HOW THE NEW DEAL COMPARES
Sunday, December 14, 2008
Plans for a massive stimulus package are drawing comparisons both to the New Deal of the 1930s and to the interstate highway program begun in the late 1950s. The package's price tag -- possibly more than $500 billion -- suggests that it could be at least as broad. But matching them in terms of lasting impact will be a tall order.
At the heart of Franklin D. Roosevelt's New Deal was the Works Progress Administration, which was put in place two years into the president's first term, in the spring of 1935, after several other spending programs had been up and running, such as the Civilian Conservation Corps and the Civil Works Administration. The WPA was, unapologetically, a jobs program, which would put people to work at what was hoped to be worthwhile endeavors, such as building bridges, writing guides to the states and painting murals.
The initial appropriation was for about $5 billion, and from 1936 to 1939, expenditures totaled $7 billion -- $100 billion in today's dollars. By 1940, the WPA -- typically with matching money from states -- had erected more than 4,000 schools and made repairs to more than 30,000 others; built 130 hospitals and improved an additional 1,670; laid 9,000 miles of storm drains and sewer lines; planted 24 million trees; paved or repaired 300,000 miles of road; built 30,000 bridges and 150 airfields; and built or repaired 2,500 sports stadiums.
WPA projects included the Grand Coulee Dam in Washington state, New York's Triborough Bridge, the stone bridges along the Merritt Parkway in Connecticut and Skyline Drive in Shenandoah National Park. At its peak, the WPA provided jobs for more than a quarter of the nation's unemployed. By the time it was discontinued in 1943, about 8 million Americans had at some point collected a WPA paycheck.

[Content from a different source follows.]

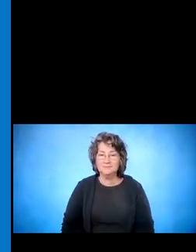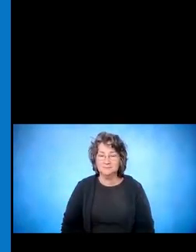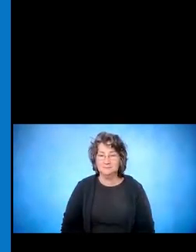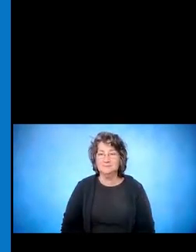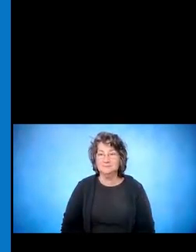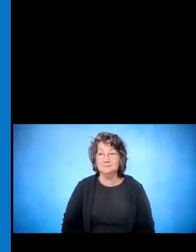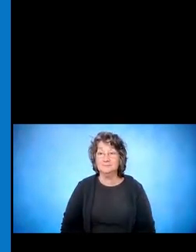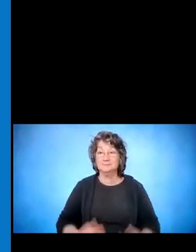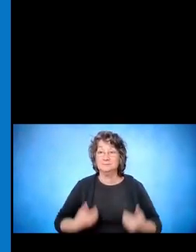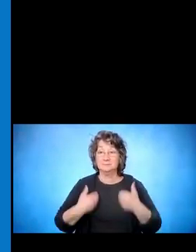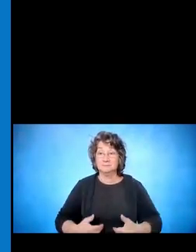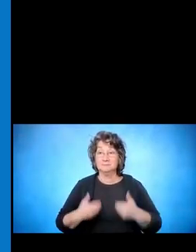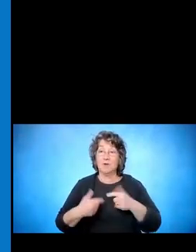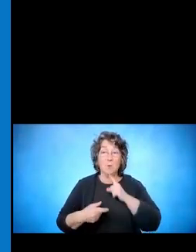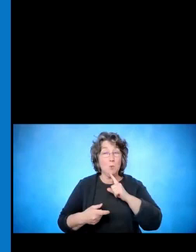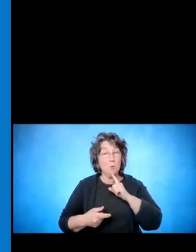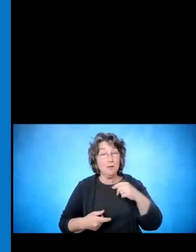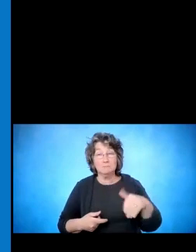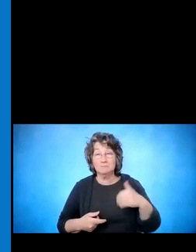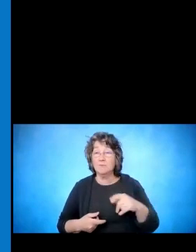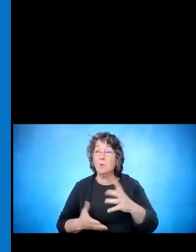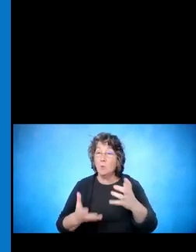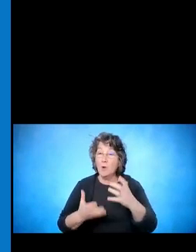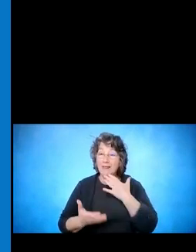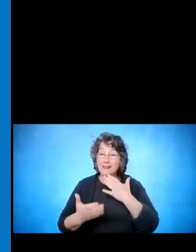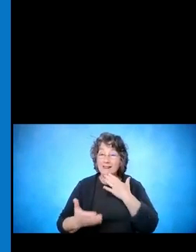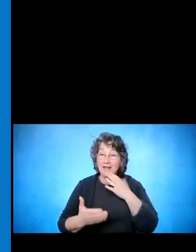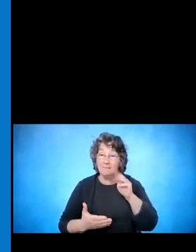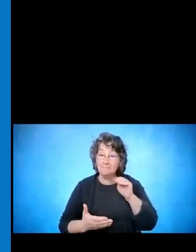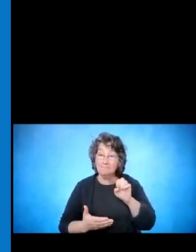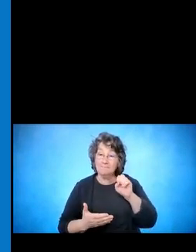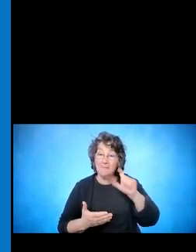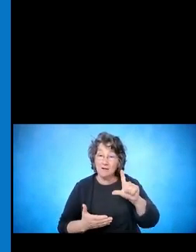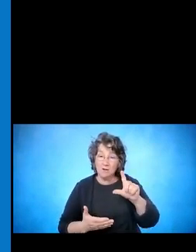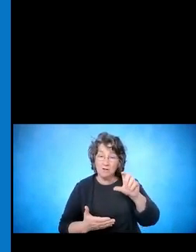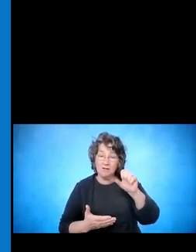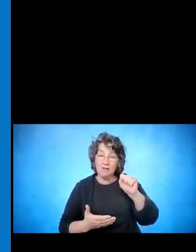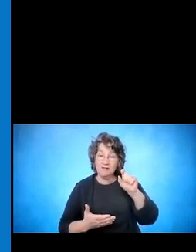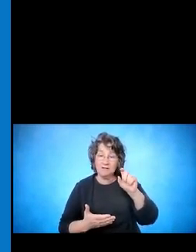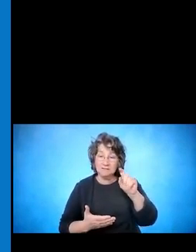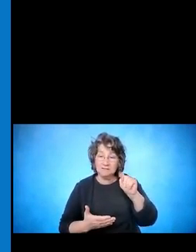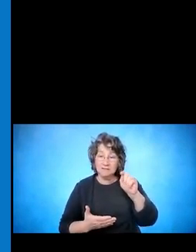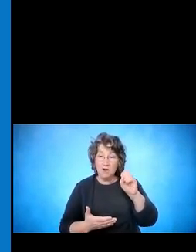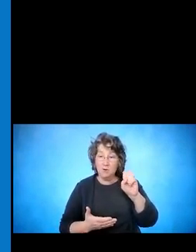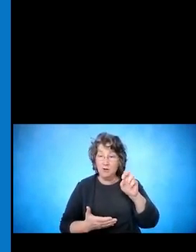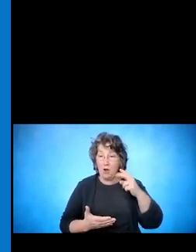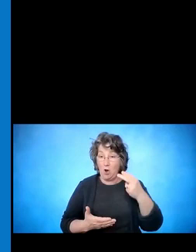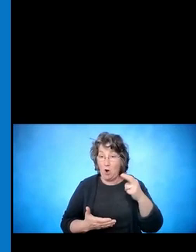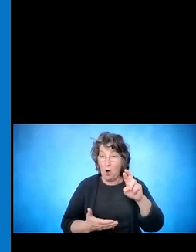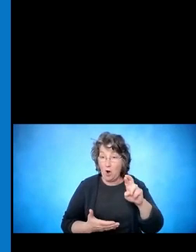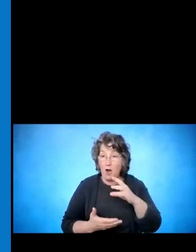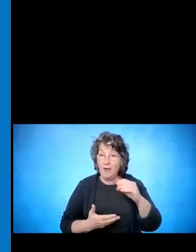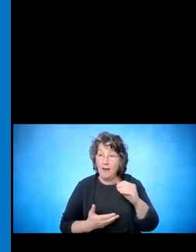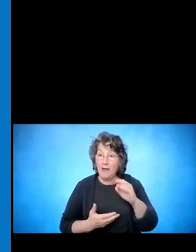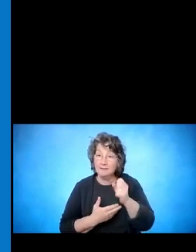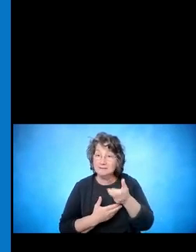especially want to thank Michael Storr and Ruth Allison from the Intact Collaborative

What came to be known as the Dwight D. Eisenhower National System of Interstate and Defense Highways was inspired partly by Eisenhower's admiration for the German autobahn system. The original plans envisioned the construction of 41,000 miles of highways, estimated at the time to cost $41 billion (funded largely by gas taxes and tolls) and to be completed by 1975.
By the mid-1990s, the system was still being built and had grown to about 42,700 miles, at an estimated cost of $58 billion in 1957 dollars -- $425 billion in today's dollars, or slightly less than some of the cost estimates now being bandied about for the stimulus package of 2009.